== DESCRIPTION OF THE TASK ==
Give back each entry unchanged, minus pictures.

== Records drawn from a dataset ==
────────

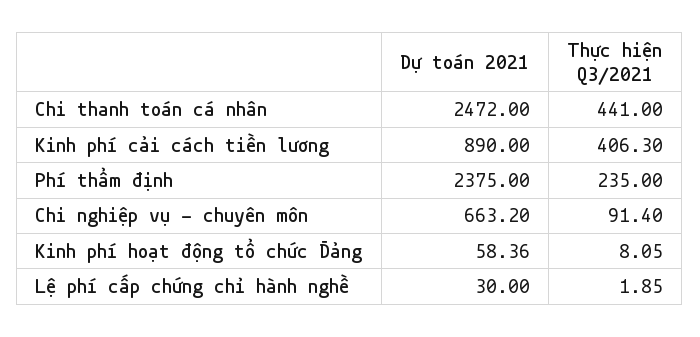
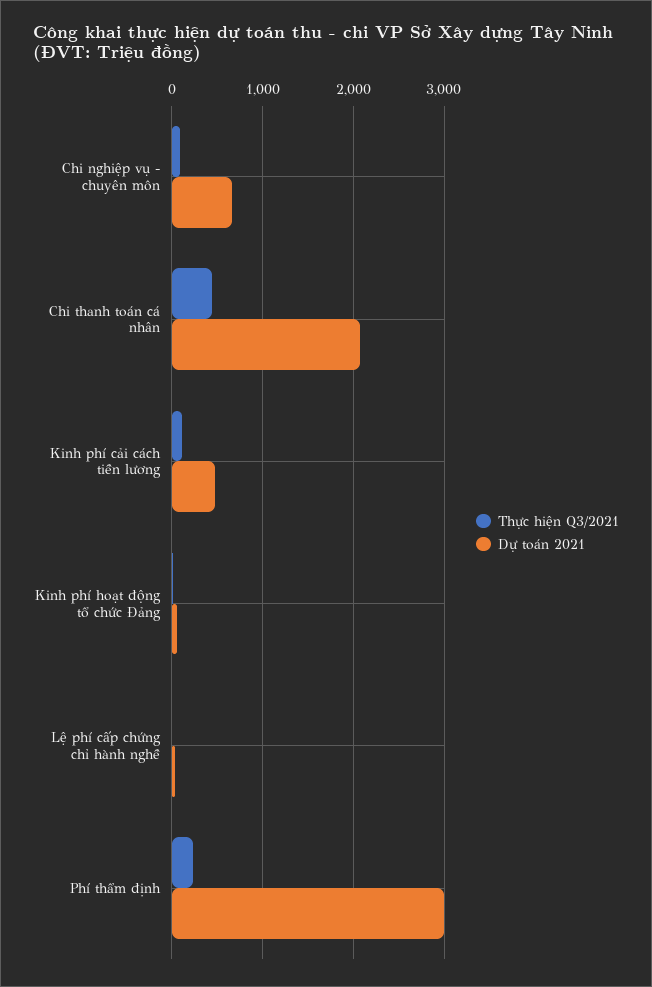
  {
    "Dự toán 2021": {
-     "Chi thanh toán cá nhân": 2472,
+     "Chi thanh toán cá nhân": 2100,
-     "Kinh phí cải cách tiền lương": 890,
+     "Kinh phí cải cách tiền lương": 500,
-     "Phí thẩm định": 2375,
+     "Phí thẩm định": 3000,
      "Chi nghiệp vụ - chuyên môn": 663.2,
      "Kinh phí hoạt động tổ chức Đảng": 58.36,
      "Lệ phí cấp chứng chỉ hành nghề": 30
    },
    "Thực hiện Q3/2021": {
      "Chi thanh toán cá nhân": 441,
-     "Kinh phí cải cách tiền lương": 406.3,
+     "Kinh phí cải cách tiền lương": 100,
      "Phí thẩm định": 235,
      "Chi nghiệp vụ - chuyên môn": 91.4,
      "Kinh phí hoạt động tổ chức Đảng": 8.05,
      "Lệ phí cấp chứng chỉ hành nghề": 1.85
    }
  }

────────

== RESPONSE AREA ==
  {
    "Dự toán 2021": {
-     "Chi thanh toán cá nhân": 2472,
+     "Chi thanh toán cá nhân": 2100,
-     "Kinh phí cải cách tiền lương": 890,
+     "Kinh phí cải cách tiền lương": 500,
-     "Phí thẩm định": 2375,
+     "Phí thẩm định": 3000,
      "Chi nghiệp vụ - chuyên môn": 663.2,
      "Kinh phí hoạt động tổ chức Đảng": 58.36,
      "Lệ phí cấp chứng chỉ hành nghề": 30
    },
    "Thực hiện Q3/2021": {
      "Chi thanh toán cá nhân": 441,
-     "Kinh phí cải cách tiền lương": 406.3,
+     "Kinh phí cải cách tiền lương": 100,
      "Phí thẩm định": 235,
      "Chi nghiệp vụ - chuyên môn": 91.4,
      "Kinh phí hoạt động tổ chức Đảng": 8.05,
      "Lệ phí cấp chứng chỉ hành nghề": 1.85
    }
  }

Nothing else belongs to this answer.